One or more FastQ files can be provided. The pipeline does NOT support single-end data. From the command-line, each input file should seperated by a space. Globbing is supported! This makes selecting FastQ files easy. Input FastQ files should always be gzipp-ed.

Example: --input .tests/*.R?.fastq.gz


--output OUTPUT

Path to an output directory.
type: path

This location is where the pipeline will create all of its output files, also known as the pipeline's working directory. If the provided output directory does not exist, it will be created automatically.

Example: --output /data/$USER/ervx_out

--genome {hg38_20,mm10_70,hg19_19}

This option defines the reference genome for your set of samples. On Biowulf and Locus, ervx does comes bundled with pre built reference files for human and mouse samples.

Example: --genome mm10_70

2.2 Analysis options


--star-2-pass-basic

Run STAR in per sample 2-pass mapping mode.
type: boolean

It is recommended to use this option when processing a set of unrelated samples or when processing samples in a clinical setting. It is not adivsed to use this option for a study with multiple related samples.

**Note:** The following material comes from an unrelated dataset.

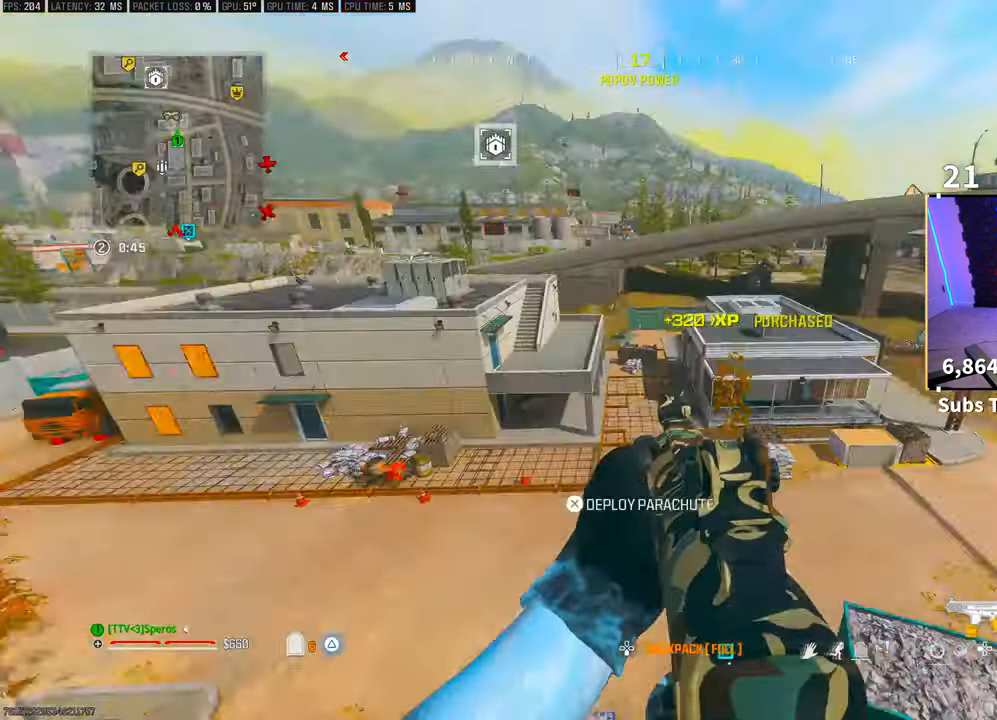
{"dt_ms": 500, "buttons": ["CROSS"], "left_stick": "up", "right_stick": "center", "events": [[33, "CROSS", "down"], [33, "right_stick", "center"], [50, "L3", "up"], [150, "CROSS", "up"], [300, "CROSS", "down"], [433, "CROSS", "up"], [450, "left_stick", "up"], [500, "CROSS", "down"]]}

By default, the pipeline ultilizes a multi sample 2-pass mapping approach where the set of splice junctions detected across all samples are provided to the second pass of STAR. This option overrides the default behavior so each sample will be processed in a per sample two-pass basic mode. This option should not be combined with the small RNA option. If the two options are combined, STAR will run in pass basic mode.

Example: --star-2-pass-basic

2.3 Orchestration options

Each of the following arguments are optional, and do not need to be provided, except that --sif-cache --mode --tmp-dir and --shared-resources are required options on Locus.

--dry-run

Dry run the pipeline.
type: boolean flag

Displays what steps in the pipeline remain or will be run. Does not execute anything!

Example: --dry-run


--shared-resources SHARED_RESOURCES

Local path to shared resources.
type: path

The pipeline uses a set of shared reference files that can be re-used across reference genomes. These currently include reference files for kraken and FQScreen. These reference files can be downloaded with the build sub command's --shared-resources option. With that being said, these files only need to be downloaded once. We recommend storing this files in a shared location on the filesystem that other people can access. If you are running the pipeline on Biowulf, you do NOT need to download these reference files! They already exist on the filesystem in a location that anyone can acceess; however, if you are running the pipeline on another cluster or target system, you will need to download the shared resources with the build sub command, and you will need to provide this option every time you run the pipeline. Please provide the same path that was provided to the build sub command's --shared-resources option. Again, if you are running the pipeline on Biowulf, you do NOT need to provide this option. For more information about how to download shared resources, please reference the build sub command's --shared-resources option. This is a required option on Locus, shared resources are already on Locus in /hpcdata/openomics/references/ervx/SHARED_RESOURCES/.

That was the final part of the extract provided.